Transcreva fielmente o trecho do texto sobre canções da MPB que se inicia com as palavras "A música foi" e vai até "da TV Globo.".

— Texto de origem —
* * * *

Ele aponta que “Elis já esboçava uma reação estética à ditadura mais consolidada, e tomou de vez o bastão da resistência a partir do espetáculo ‘Falso Brilhante’”, cujo repertório agregava “Como Nossos Pais” e “Velha Roupa Colorida”, de Belchior, “Um Por Todos”, de João Bosco e Aldir Blanc, e “Gracias a La Vida”, de Violeta Parra. Outro marco foi o espetáculo “Saudade do Brasil”, de 1980, em que Elis dava voz à melancólica e pungente “Aos Nossos Filhos”, de Ivan Lins e Vítor Martins, um tributo aos que se foram naqueles tempos de crueldade deliberada pelo Estado.

“Bilhete” (MPB, 1980) – Ivan Lins e Vítor Martins
Ivan Lins e o parceiro Vitor Martins passavam o mês de dezembro em Teresópolis, na região serrana do Rio, e, há dias, tentavam compor uma canção sem sucesso. Diante da situação, Dona Carmelita, a empregada, sugeriu que eles fossem a uma benzedeira da região conhecida como Madalena. Lá, eles receberam alguns passes, e, no dia seguinte, a inspiração para “Bilhete” subitamente apareceu.

A música foi lançada por Ivan Lins em 1980 que acredita que Vitor, autor da letra, estava tomado por uma entidade feminina. No ano seguinte, Dóris Monteiro concedeu sua versão para a música, regravada com enorme sucesso por Fafá de Belém em 1982, para o disco “Essencial”. A música acabou na trilha da novela “Sol de Verão”, da TV Globo.

* * * *

— Dados brutos —
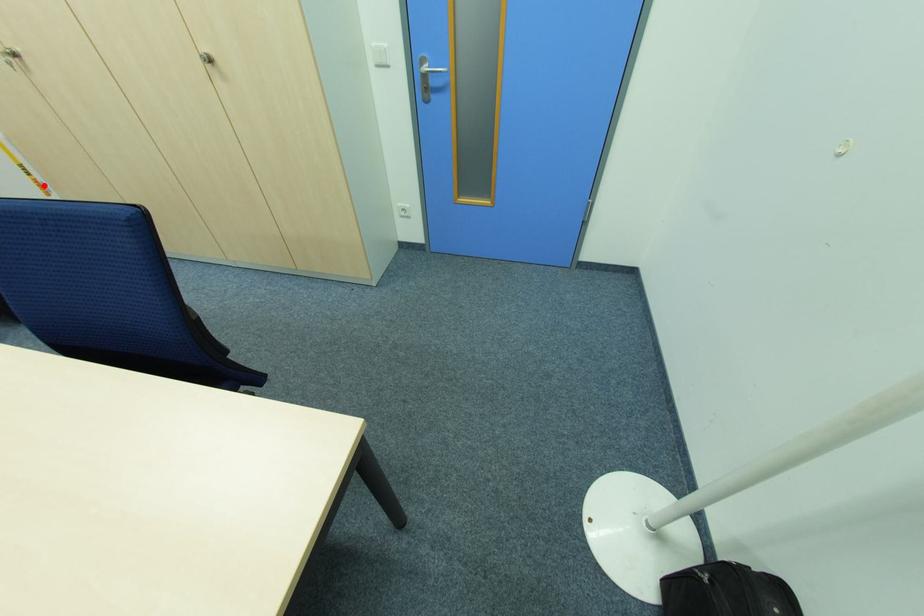
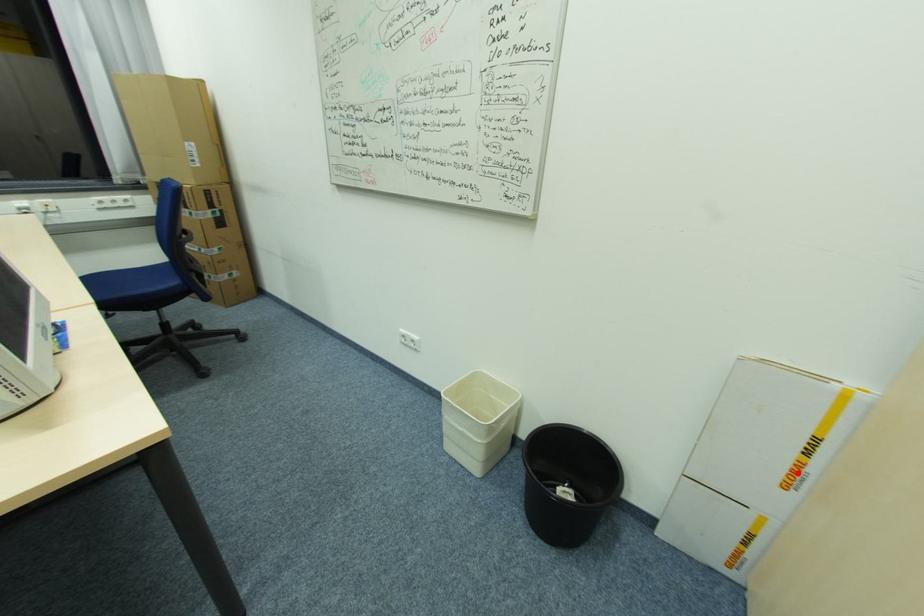
I am providing you with two images of the same scene from different viewpoints. A red point is marked on the first image and another point is marked on the second image. Is the marked point in image1 the same physical position as the marked point in image2?

Yes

* * * *

— Solução da tarefa —
A música foi lançada por Ivan Lins em 1980 que acredita que Vitor, autor da letra, estava tomado por uma entidade feminina. No ano seguinte, Dóris Monteiro concedeu sua versão para a música, regravada com enorme sucesso por Fafá de Belém em 1982, para o disco “Essencial”. A música acabou na trilha da novela “Sol de Verão”, da TV Globo.